Dans cette étude, des chercheurs dirigés par le professeur adjoint Yan Ning de l’Université nationale de Singapour (NUS) ont mis au point une approche chimique durable pour produire une série d’acides aminés à partir de dérivés de biomasse ligneuse.

Cette recherche a été faite en collaboration avec le groupe de recherche du professeur Wang Ye à l’Université de Xiamen, avec des scientifiques de l’Université de Kyoto au Japon, de l’Université des sciences et de la technologie King Abdullah en Arabie Saoudite, du Laboratoire national des énergies renouvelables aux États-Unis Chimiques et en Suisse.

40% du glucose peut être converti en acides aminés

Les chercheurs ont décomposé le glucose dérivé de la biomasse végétale en acide lactique en utilisant une base dans une cuve de réacteur maintenue à température ambiante. L’acide lactique est converti en acide aminé à 493 Kelvin (~ 220 degrés Celsius) à l’aide d’un catalyseur synthétique créé par l’équipe de Yan. Environ 40% du glucose extrait peut être converti en acides aminés en quelques heures. Cette solution riche en acides aminés obtenue est ensuite purifiée par distillation membranaire.

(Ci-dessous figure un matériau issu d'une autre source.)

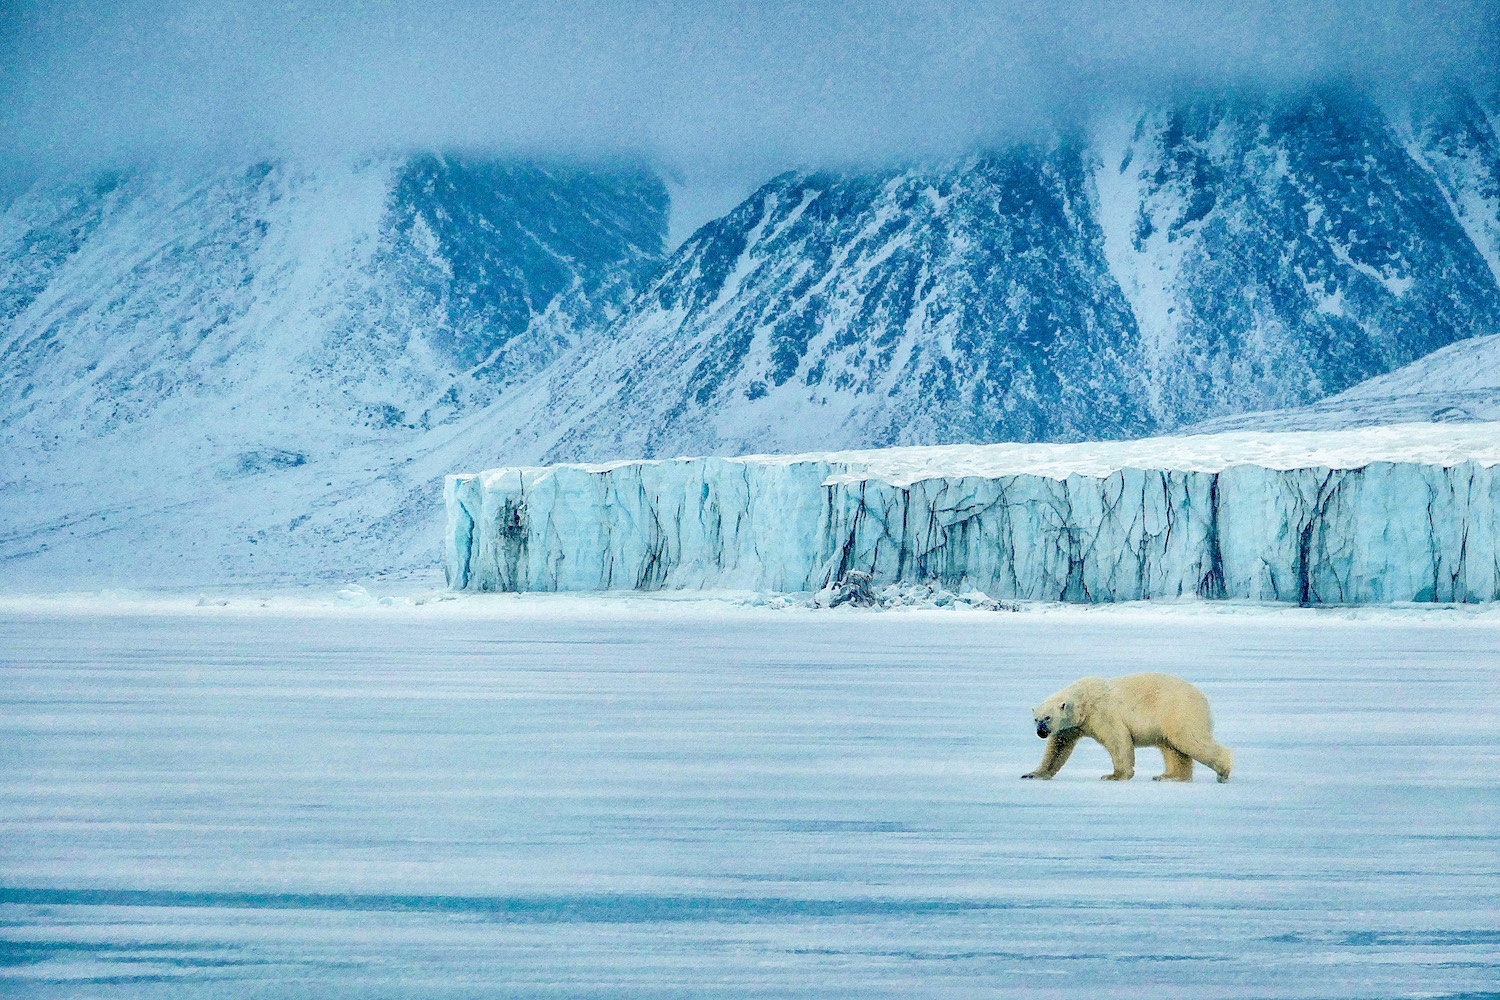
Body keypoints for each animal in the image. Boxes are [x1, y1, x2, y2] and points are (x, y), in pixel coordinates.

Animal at [1021, 673, 1233, 782]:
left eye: (1048, 717)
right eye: (1036, 719)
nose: (1041, 732)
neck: (1083, 700)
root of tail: (1202, 697)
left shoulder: (1102, 713)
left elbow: (1117, 739)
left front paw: (1114, 775)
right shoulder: (1071, 727)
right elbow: (1058, 748)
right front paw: (1032, 774)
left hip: (1178, 711)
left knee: (1189, 739)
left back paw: (1223, 772)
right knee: (1173, 748)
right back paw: (1168, 776)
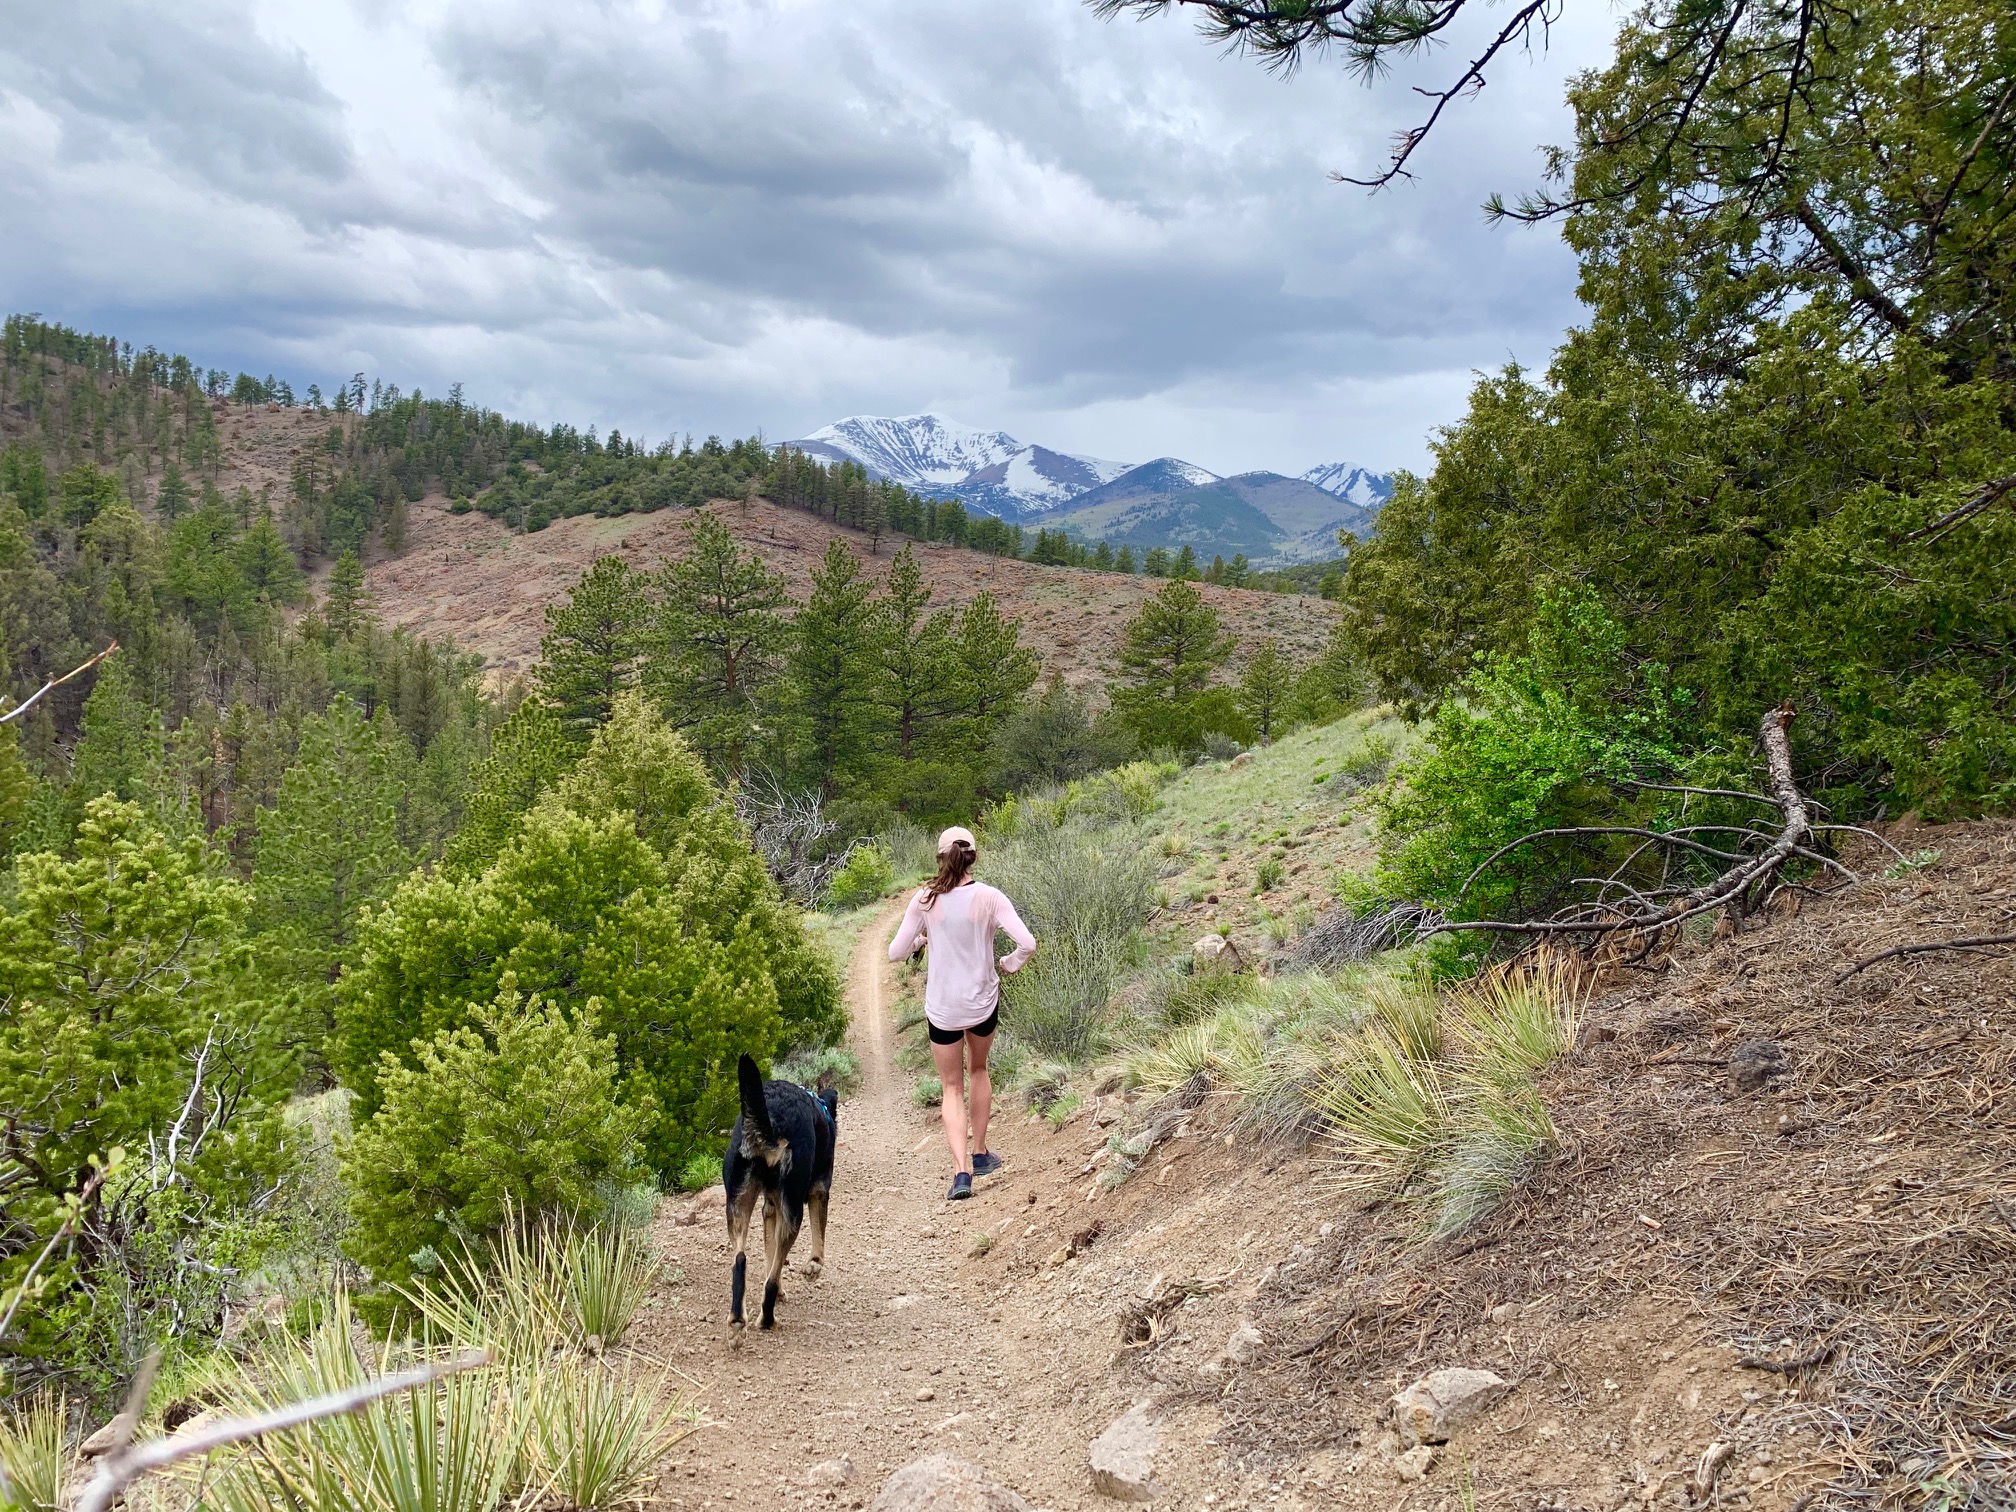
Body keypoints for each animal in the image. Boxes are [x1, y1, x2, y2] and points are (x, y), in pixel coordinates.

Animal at [725, 1056, 834, 1330]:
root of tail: (773, 1120)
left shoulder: (770, 1208)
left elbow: (769, 1253)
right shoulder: (819, 1190)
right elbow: (818, 1239)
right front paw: (814, 1265)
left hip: (737, 1204)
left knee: (740, 1259)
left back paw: (737, 1320)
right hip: (793, 1212)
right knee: (771, 1280)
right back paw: (767, 1320)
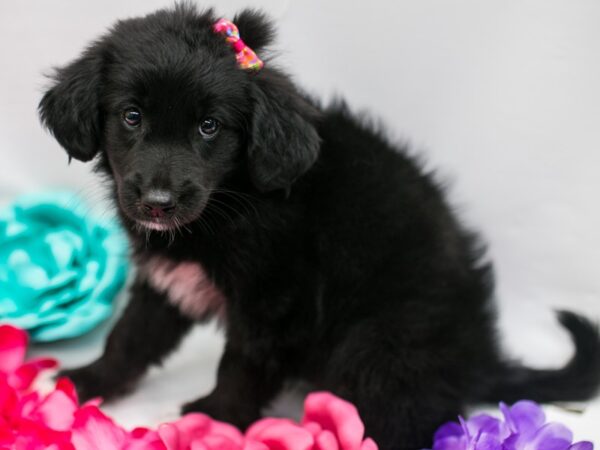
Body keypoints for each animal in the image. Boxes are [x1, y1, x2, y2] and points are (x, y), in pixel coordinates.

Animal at [38, 4, 600, 450]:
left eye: (209, 127)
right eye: (132, 116)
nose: (158, 204)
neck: (231, 203)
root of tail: (482, 358)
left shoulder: (275, 303)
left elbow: (242, 364)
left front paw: (214, 421)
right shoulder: (166, 279)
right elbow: (131, 336)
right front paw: (86, 382)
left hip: (378, 343)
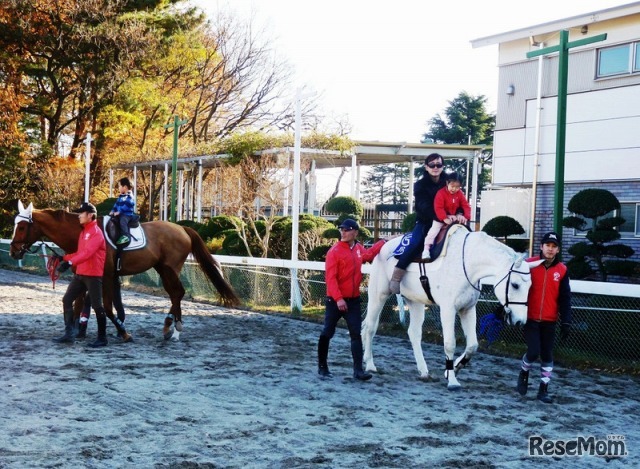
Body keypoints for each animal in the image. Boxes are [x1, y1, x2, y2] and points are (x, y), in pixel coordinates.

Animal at [10, 201, 240, 341]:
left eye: (21, 227)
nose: (13, 251)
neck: (82, 233)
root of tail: (181, 228)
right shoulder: (86, 275)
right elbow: (78, 304)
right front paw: (76, 330)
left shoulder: (105, 276)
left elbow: (105, 307)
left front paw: (121, 331)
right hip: (162, 269)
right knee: (176, 294)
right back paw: (172, 327)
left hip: (170, 269)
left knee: (177, 293)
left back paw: (172, 327)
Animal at [362, 227, 543, 390]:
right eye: (515, 285)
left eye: (530, 287)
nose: (520, 321)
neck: (468, 262)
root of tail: (383, 245)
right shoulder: (448, 310)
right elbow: (450, 343)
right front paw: (452, 380)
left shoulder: (468, 309)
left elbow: (472, 345)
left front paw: (454, 368)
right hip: (378, 295)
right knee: (370, 327)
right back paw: (370, 364)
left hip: (415, 301)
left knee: (414, 333)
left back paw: (423, 371)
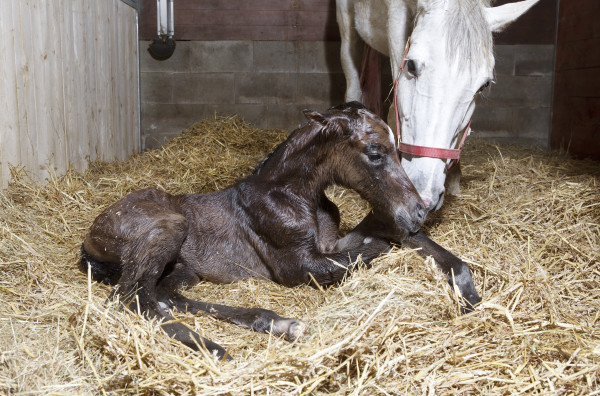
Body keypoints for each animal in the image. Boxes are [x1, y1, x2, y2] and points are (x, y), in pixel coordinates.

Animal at [81, 102, 482, 358]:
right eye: (374, 153)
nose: (418, 212)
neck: (292, 195)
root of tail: (89, 237)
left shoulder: (329, 243)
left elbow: (380, 238)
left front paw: (469, 295)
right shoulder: (298, 266)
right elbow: (368, 251)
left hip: (185, 270)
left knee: (163, 295)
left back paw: (275, 323)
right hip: (169, 227)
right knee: (129, 297)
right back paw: (216, 347)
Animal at [338, 0, 540, 210]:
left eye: (484, 85)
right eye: (411, 65)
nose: (425, 196)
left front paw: (454, 178)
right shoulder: (396, 20)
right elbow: (394, 114)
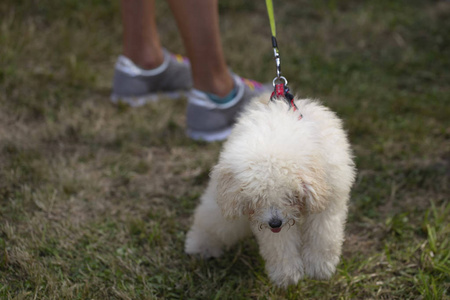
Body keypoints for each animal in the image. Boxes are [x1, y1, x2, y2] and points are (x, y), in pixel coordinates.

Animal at [185, 92, 356, 288]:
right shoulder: (264, 221)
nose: (275, 223)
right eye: (257, 198)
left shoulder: (329, 199)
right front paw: (287, 275)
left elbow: (323, 235)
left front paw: (320, 267)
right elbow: (279, 245)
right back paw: (200, 247)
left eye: (290, 195)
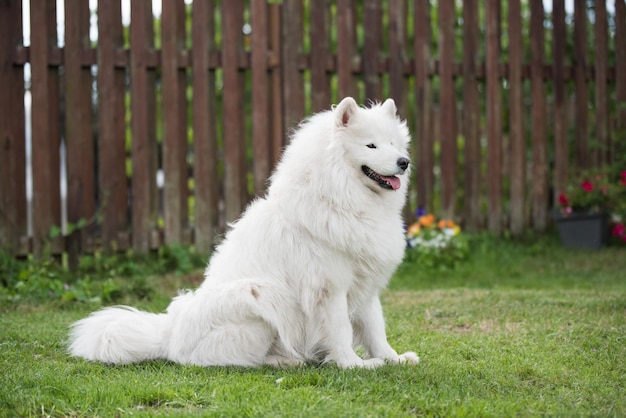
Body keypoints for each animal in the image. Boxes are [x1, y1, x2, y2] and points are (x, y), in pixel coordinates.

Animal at [68, 98, 420, 370]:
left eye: (393, 143)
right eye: (371, 145)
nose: (404, 162)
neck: (343, 199)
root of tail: (169, 337)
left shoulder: (365, 286)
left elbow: (375, 329)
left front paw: (393, 358)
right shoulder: (329, 288)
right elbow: (342, 332)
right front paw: (355, 365)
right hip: (260, 295)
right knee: (233, 361)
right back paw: (288, 361)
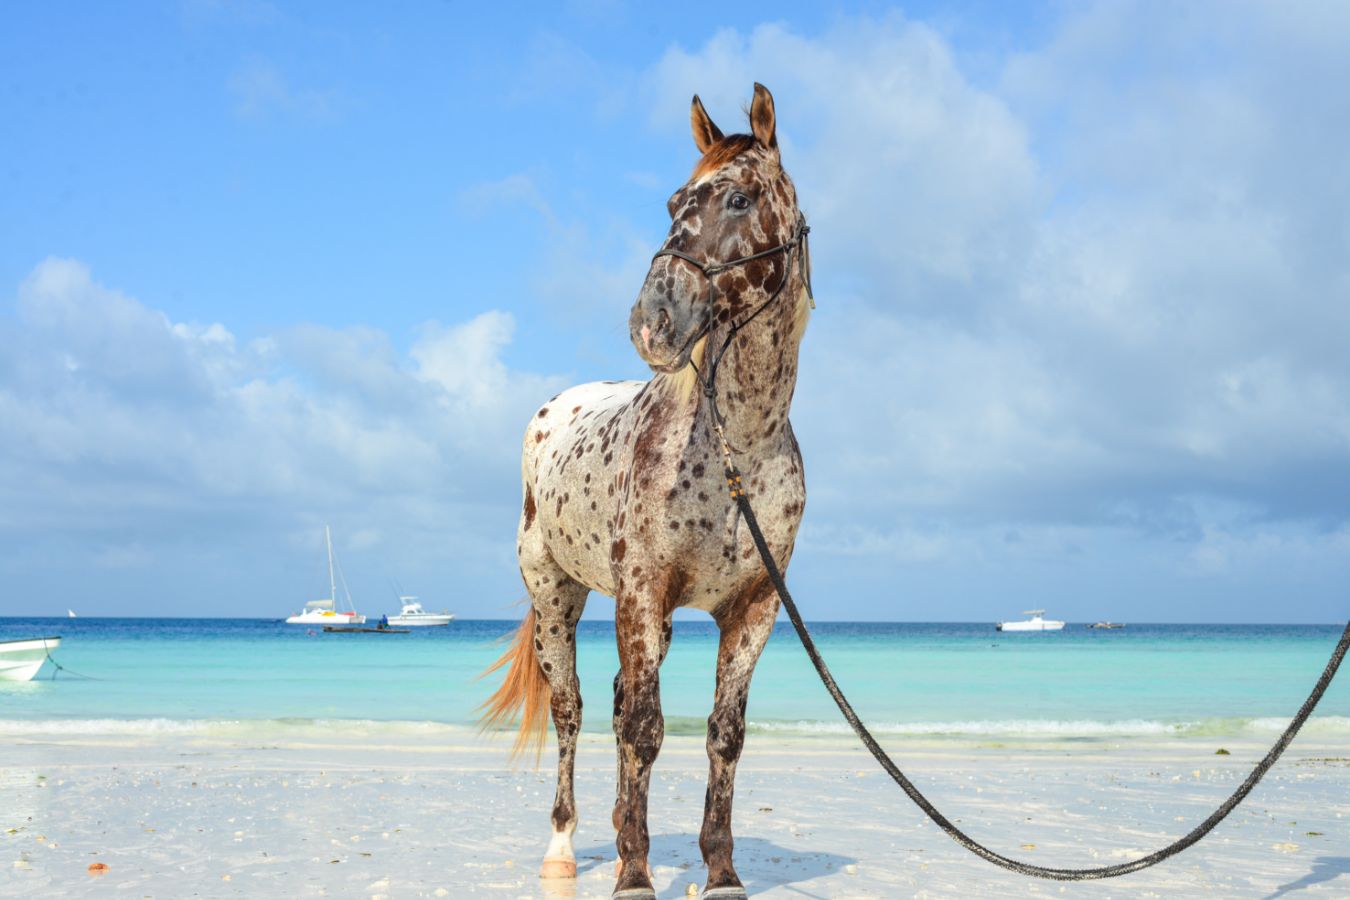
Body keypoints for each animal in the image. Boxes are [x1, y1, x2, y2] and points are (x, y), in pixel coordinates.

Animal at [482, 82, 811, 900]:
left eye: (738, 197)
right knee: (573, 712)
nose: (652, 323)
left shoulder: (753, 609)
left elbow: (722, 735)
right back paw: (565, 846)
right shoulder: (639, 591)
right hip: (558, 598)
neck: (736, 448)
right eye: (672, 201)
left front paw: (720, 870)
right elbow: (642, 728)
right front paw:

Bien qu’un seul acide aminé puisse être produit à chaque fois, ce système peut produire au moins six types d’acides aminés, y compris la leucine, l’alanine, l’acide aspartique et la phénylalanine. La leucine, par exemple, est un acide aminé essentiel pour la synthèse des protéines et diverses fonctions métaboliques dans le corps. Cependant, il ne peut pas être produit naturellement par le corps humain et doit provenir de sources alimentaires riches en protéines. Les suppléments de leucine peuvent stimuler la croissance musculaire et aider à prévenir la détérioration des muscles avec l’âge.

«Notre approche chimique est potentiellement supérieure aux procédés de culture microbienne. Ce système est robuste et permet de produire des acides aminés de haute qualité, comparables à ceux produits par les procédés de culture microbienne classiques », a expliqué Yan.

Un potentiel de rendement de 100%

«Ce qui est important, c’est que notre système a le potentiel de convertir complètement tout le glucose dans le réacteur et d’atteindre un rendement en acides aminés aussi élevé que 100%. Cela n’est pas possible pour les procédés de culture microbienne car une quantité substantielle de glucose est consommée pour la croissance des micro-organismes ou des bactéries », a-t-il ajouté.

équipe-de-chercheursLe professeur Yan Ning (au centre) et son équipe ont développé une approche durable capable de produire une série d’acides aminés à partir d’herbe, de paille et de copeaux de bois.

Dans un proche avenir ce système pourrait être utilisé pour nourrir les pays en développement et même le bétail, lequel pour grandir, a besoin d’une source d’acides aminés de bonne qualité, et c’est ce que propose l’équipe de chercheurs dirigé par le professeur Ning.